Boston Society of Film Critics & Brattle Theatre to Honor Filmmaker Debra Granik for Inaugural BSFC Career Spotlight Award
Press Release: Boston (April 26, 2019) – The Boston Society of Film Critics (BSFC) announced today that partnered with the Brattle Theatre to present the inaugural “BSFC Career Spotlight” Award to filmmaker Debra Granik. The writer/director will be present to participate in a special repertory series of her work complemented by titles handpicked by Granik herself. The series will take place from Friday, May 31 to Sunday, June 2, on which Granik will be presented with the first-ever BSFC Career Spotlight Award.
Debra Granik was born in Cambridge, MA, and has directed four films to date – “Down to the Bone” (2004), “Winter’s Bone” (2010), “Stray Dog” (2014) and “Leave No Trace” (2018). The filmmaker recently received The Bonnie Award from the Film Independent Spirit Award, which “recognizes female directors with a remarkable body of work that demonstrated their uniqueness of vision and groundbreaking approach to film.”

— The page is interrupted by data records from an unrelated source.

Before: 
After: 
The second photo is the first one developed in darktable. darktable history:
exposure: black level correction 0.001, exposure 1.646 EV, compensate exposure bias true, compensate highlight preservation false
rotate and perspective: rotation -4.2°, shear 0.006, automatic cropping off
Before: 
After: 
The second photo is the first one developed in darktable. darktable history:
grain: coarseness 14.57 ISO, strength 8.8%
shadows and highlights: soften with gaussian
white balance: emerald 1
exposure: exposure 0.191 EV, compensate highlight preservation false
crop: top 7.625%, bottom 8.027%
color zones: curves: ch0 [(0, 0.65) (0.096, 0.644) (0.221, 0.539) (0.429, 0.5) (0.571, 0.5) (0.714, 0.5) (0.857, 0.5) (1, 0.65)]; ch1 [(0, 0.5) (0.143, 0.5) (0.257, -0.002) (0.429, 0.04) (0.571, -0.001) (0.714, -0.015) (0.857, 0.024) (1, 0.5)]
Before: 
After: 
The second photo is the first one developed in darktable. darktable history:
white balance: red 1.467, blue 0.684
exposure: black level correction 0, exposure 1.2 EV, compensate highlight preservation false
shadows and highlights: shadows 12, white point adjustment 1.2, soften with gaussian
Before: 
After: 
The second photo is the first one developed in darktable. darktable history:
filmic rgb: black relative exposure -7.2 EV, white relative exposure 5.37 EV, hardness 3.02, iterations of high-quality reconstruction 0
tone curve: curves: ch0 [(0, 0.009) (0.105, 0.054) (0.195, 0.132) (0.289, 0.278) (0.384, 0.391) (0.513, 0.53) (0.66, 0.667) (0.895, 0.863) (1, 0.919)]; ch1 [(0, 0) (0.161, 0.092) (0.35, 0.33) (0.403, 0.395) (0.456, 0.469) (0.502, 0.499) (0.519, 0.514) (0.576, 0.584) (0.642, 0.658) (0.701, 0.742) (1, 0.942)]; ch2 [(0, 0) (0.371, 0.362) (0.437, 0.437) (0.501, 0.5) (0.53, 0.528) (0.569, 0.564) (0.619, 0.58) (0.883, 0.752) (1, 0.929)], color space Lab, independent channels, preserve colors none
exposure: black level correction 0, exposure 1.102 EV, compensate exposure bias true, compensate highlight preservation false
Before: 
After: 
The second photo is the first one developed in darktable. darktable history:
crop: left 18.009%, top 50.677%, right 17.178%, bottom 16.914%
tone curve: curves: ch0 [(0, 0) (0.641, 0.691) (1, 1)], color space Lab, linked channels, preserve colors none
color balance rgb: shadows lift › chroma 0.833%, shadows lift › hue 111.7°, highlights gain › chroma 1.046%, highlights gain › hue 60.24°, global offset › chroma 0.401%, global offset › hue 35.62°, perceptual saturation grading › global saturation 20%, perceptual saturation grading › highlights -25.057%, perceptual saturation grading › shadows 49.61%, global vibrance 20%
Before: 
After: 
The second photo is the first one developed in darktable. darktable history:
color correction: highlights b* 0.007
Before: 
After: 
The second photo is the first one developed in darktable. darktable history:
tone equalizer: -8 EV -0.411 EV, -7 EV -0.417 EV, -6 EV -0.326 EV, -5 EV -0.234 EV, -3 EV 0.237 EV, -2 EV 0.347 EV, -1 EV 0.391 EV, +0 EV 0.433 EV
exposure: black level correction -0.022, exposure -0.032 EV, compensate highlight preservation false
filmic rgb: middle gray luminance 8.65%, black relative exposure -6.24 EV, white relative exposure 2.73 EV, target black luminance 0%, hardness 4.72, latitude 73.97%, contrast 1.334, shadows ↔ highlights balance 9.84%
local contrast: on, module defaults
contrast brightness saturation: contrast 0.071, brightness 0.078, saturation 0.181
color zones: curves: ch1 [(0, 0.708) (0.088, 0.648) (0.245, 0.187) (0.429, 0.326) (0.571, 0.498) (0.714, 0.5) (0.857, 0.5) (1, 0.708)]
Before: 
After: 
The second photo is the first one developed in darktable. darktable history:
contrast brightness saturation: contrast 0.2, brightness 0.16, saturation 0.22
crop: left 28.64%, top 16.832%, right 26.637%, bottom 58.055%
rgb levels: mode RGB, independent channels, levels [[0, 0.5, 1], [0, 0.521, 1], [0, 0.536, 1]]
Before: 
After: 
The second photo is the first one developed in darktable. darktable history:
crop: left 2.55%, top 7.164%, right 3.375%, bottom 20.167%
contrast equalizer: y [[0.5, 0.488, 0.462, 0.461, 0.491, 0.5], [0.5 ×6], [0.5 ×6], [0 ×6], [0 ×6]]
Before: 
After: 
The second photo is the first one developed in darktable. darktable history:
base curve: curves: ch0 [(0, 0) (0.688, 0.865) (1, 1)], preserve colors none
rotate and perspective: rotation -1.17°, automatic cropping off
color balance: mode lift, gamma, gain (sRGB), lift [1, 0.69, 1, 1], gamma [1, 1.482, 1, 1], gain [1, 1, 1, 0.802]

Granik will be at The Brattle in person for Q&As throughout the weekend, and will be presented with the inaugural BSFC Career Spotlight Award following Sunday’s 7pm screening of “Leave No Trace.” And ina uniquely tailored format, Granik has collaborated with Brattle Creative Director, Ned Hinkle, to program complementary titles that have influenced her work. Titles include Robert Altman’s “Nashville,” Monte Hellman’s “Cockfighter” and Aki Kaurismäki’s “The Other Side of Hope.”
“I am excited to hunker down at the Brattle for a feast of Americana, mixed with a few movies from afar,” says Debra Granik. “The lyrical realism that these films exemplify is alive and well today, but it often gets buried by our culture’s behemoth commercial side. I come to the theater searching for visual notes and observations and patterns that help me understand the enormous emotional and psychic challenges of living in a mass consumer society. In every decade, movies have been a tool to help us decipher and distill how we got here and what we need. Somehow it soothes me, re-kindles my curiosity and compassion, and makes me feel not so all alone with the havoc and incomprehensibilities. These are a few of the films that, for me, can point a way forward in those times when hope can seem hard to find.”
Each of Granik’s four films will screen over the course of three days from May 31 to June 2 at The Brattle Theatre in Cambridge, MA. Additional complementary titles will be showcased throughout the weekend. “The Brattle is thrilled to be joining with the Boston Society of Film Critics to celebrate Debra Granik,” says Ned Hinkle. “It’s rare that any artist can instill their work with so much empathy and it’s remarkable that, over a relatively short career, Granik has created films that can stand with the great humanist filmmakers of any age.”
“Debra Granik is one of the most maverick female filmmakers out there, and is in fine company with Kathryn Bigelow, Lynne Ramsay and Claire Denis,” says Tom Meek, BSFC President. “Oftentimes, filmmakers are honored late in their career or after their career has finished. Recognizing a filmmaker’s body of work while in progress is something that doesn’t happen enough.”